**SHORT TASK**
Print every line of the records below word for word, changing nothing.

(Listings of elements and regions)
------------------------------------------------------------------------

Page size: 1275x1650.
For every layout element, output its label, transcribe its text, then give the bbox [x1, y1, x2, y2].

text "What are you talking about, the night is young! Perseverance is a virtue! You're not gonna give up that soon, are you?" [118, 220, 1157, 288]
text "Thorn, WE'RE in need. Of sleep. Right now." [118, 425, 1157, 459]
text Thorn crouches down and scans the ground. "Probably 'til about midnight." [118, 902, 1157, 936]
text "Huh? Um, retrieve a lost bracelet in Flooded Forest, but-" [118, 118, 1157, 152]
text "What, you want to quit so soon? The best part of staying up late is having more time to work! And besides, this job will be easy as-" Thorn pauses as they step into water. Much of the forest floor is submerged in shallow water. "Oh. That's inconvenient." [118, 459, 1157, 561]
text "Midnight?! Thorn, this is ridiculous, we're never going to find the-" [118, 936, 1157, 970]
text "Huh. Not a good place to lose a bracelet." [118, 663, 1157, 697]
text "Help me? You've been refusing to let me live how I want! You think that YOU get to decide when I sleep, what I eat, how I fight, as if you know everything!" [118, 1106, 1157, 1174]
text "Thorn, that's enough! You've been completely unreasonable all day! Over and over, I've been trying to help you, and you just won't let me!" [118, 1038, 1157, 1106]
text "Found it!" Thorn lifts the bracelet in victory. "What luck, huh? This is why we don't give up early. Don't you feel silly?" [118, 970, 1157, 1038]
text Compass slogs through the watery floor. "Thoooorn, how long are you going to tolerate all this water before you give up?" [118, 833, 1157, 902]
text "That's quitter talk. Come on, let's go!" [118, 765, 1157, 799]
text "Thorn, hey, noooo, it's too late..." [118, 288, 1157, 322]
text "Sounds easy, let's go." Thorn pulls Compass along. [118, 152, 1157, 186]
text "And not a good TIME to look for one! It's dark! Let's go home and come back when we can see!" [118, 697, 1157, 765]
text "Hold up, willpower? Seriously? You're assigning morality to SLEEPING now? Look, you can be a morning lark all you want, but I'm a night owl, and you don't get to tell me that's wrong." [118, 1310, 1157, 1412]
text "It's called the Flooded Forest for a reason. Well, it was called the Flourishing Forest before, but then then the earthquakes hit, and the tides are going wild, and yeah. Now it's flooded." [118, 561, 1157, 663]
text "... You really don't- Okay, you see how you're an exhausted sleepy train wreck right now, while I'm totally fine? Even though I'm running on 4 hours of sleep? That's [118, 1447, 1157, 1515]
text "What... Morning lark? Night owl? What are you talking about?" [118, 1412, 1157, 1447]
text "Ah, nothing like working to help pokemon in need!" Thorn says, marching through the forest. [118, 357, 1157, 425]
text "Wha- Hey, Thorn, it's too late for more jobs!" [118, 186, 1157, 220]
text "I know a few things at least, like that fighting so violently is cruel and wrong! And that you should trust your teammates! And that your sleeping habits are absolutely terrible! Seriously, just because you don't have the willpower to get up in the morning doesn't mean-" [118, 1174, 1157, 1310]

------------------------------------------------------------------------

**RESPONSE TO THE TASK**
Page size: 1275x1650.
For every layout element, output its label, transcribe its text, then give the bbox [x1, y1, x2, y2].

text "What are you talking about, the night is young! Perseverance is a virtue! You're not gonna give up that soon, are you?" [118, 220, 1157, 288]
text "Thorn, WE'RE in need. Of sleep. Right now." [118, 425, 1157, 459]
text Thorn crouches down and scans the ground. "Probably 'til about midnight." [118, 902, 1157, 936]
text "Huh? Um, retrieve a lost bracelet in Flooded Forest, but-" [118, 118, 1157, 152]
text "What, you want to quit so soon? The best part of staying up late is having more time to work! And besides, this job will be easy as-" Thorn pauses as they step into water. Much of the forest floor is submerged in shallow water. "Oh. That's inconvenient." [118, 459, 1157, 561]
text "Midnight?! Thorn, this is ridiculous, we're never going to find the-" [118, 936, 1157, 970]
text "Huh. Not a good place to lose a bracelet." [118, 663, 1157, 697]
text "Help me? You've been refusing to let me live how I want! You think that YOU get to decide when I sleep, what I eat, how I fight, as if you know everything!" [118, 1106, 1157, 1174]
text "Thorn, that's enough! You've been completely unreasonable all day! Over and over, I've been trying to help you, and you just won't let me!" [118, 1038, 1157, 1106]
text "Found it!" Thorn lifts the bracelet in victory. "What luck, huh? This is why we don't give up early. Don't you feel silly?" [118, 970, 1157, 1038]
text Compass slogs through the watery floor. "Thoooorn, how long are you going to tolerate all this water before you give up?" [118, 833, 1157, 902]
text "That's quitter talk. Come on, let's go!" [118, 765, 1157, 799]
text "Thorn, hey, noooo, it's too late..." [118, 288, 1157, 322]
text "Sounds easy, let's go." Thorn pulls Compass along. [118, 152, 1157, 186]
text "And not a good TIME to look for one! It's dark! Let's go home and come back when we can see!" [118, 697, 1157, 765]
text "Hold up, willpower? Seriously? You're assigning morality to SLEEPING now? Look, you can be a morning lark all you want, but I'm a night owl, and you don't get to tell me that's wrong." [118, 1310, 1157, 1412]
text "It's called the Flooded Forest for a reason. Well, it was called the Flourishing Forest before, but then then the earthquakes hit, and the tides are going wild, and yeah. Now it's flooded." [118, 561, 1157, 663]
text "... You really don't- Okay, you see how you're an exhausted sleepy train wreck right now, while I'm totally fine? Even though I'm running on 4 hours of sleep? That's [118, 1447, 1157, 1515]
text "What... Morning lark? Night owl? What are you talking about?" [118, 1412, 1157, 1447]
text "Ah, nothing like working to help pokemon in need!" Thorn says, marching through the forest. [118, 357, 1157, 425]
text "Wha- Hey, Thorn, it's too late for more jobs!" [118, 186, 1157, 220]
text "I know a few things at least, like that fighting so violently is cruel and wrong! And that you should trust your teammates! And that your sleeping habits are absolutely terrible! Seriously, just because you don't have the willpower to get up in the morning doesn't mean-" [118, 1174, 1157, 1310]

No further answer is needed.